The task: Retype the passage of the court opinion below that begins with the words containing "This court has" and ends with "P.2d at 437-38.", keeping every word and mark unchanged.

Document text:
::::::

In his Reply Brief, Asato argued that "injunctive relief is an appropriate and necessary remedy to stop a government agency's statutory violation, " and that "[n]o Hawai'i court has said an injunction is unnecessary to restrain a violation of a statute." Additionally, according to Asato, he had standing as a taxpayer to challenge the individual contracts issued under HAR § 3-122-66, in addition to his challenge based on HRS § 91-7. Also, Asato contended that the Board failed to raise the issue of absent indispensable parties before the court and that "the identification and disposition of affected government contracts could take place on remand or in a separate proceeding[.]" (Citing Haiku Plantations Ass'n v. Lono, 56 Haw. 96, 103, 529 P.2d 1, 6 (1974).) Finally, Asato maintained that the Board's indispensable parties argument also fails because "illegal, and hence, void, contracts are not enforceable against the government agency where the agency violated the procurement law or a public policy."
Asato is entitled to standing in this case pursuant to HRS § 91-7. See Life of the Land, 63 Haw. at 176, 623 P.2d at 441. As related, Asato's action was brought pursuant to HRS § 91-7, which allows "[a]ny interested person" to obtain "a judicial declaration as to the validity of an agency rule." The court determined that Asato had standing under HRS § 91-7. The analysis as to HRS § 91-7 in this opinion differs from that of the court, in that Asato is not required to satisfy the three-part injury in fact test in order to obtain standing as an "interested person".
This court has considered what is required to become "[a]ny interested person" under HRS § 91-7 in two prior cases. In Life of the Land, the plaintiffs challenged the legality of procedures followed by the Land Use Commission in boundary review. Id. at 177, 623 P.2d at 441. The Land Use Commission asserted that the plaintiffs had not demonstrated standing to seek judicial relief. Id. at 171, 623 P.2d at 437-38.

::::::

Recorded information:
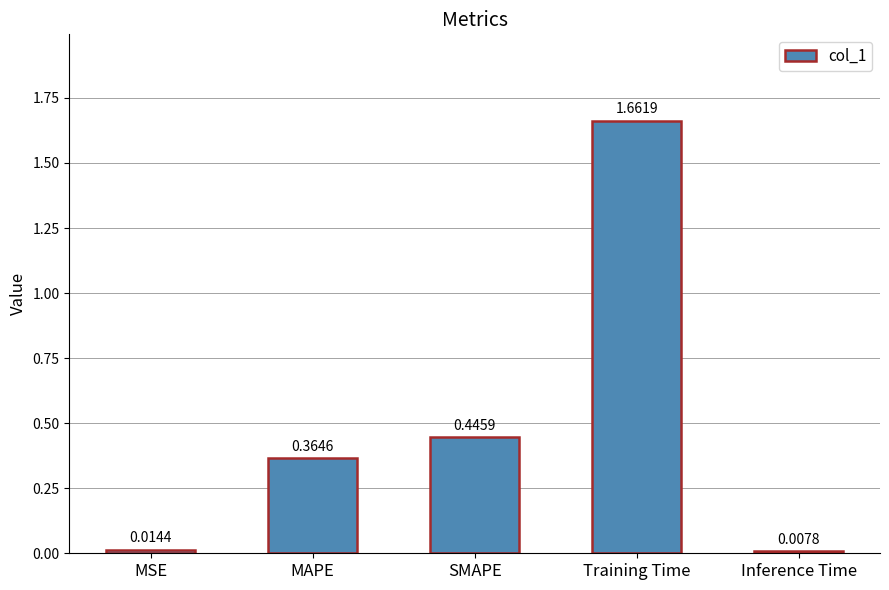

Rank the categories by value from lowest to highest.

Inference Time, MSE, MAPE, SMAPE, Training Time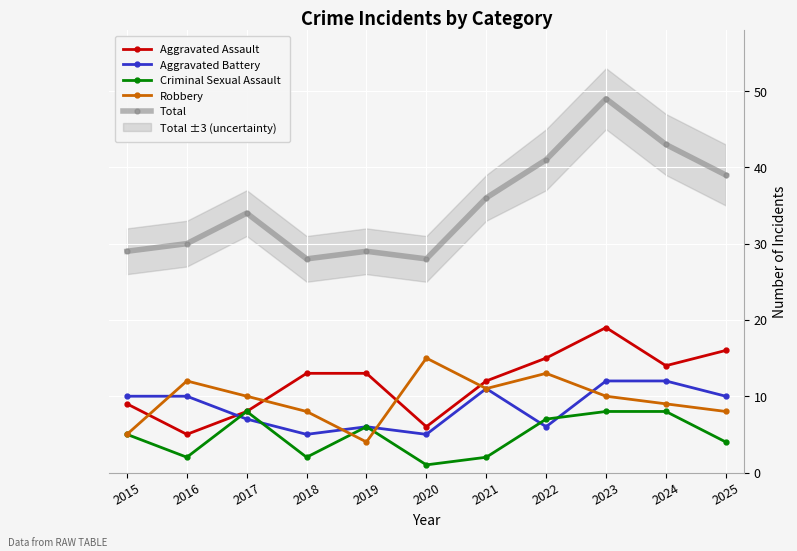

Which has a higher value, 2022 or 2017?

2022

::::::

Response:
This court has considered what is required to become "[a]ny interested person" under HRS § 91-7 in two prior cases. In Life of the Land, the plaintiffs challenged the legality of procedures followed by the Land Use Commission in boundary review. Id. at 177, 623 P.2d at 441. The Land Use Commission asserted that the plaintiffs had not demonstrated standing to seek judicial relief. Id. at 171, 623 P.2d at 437-38.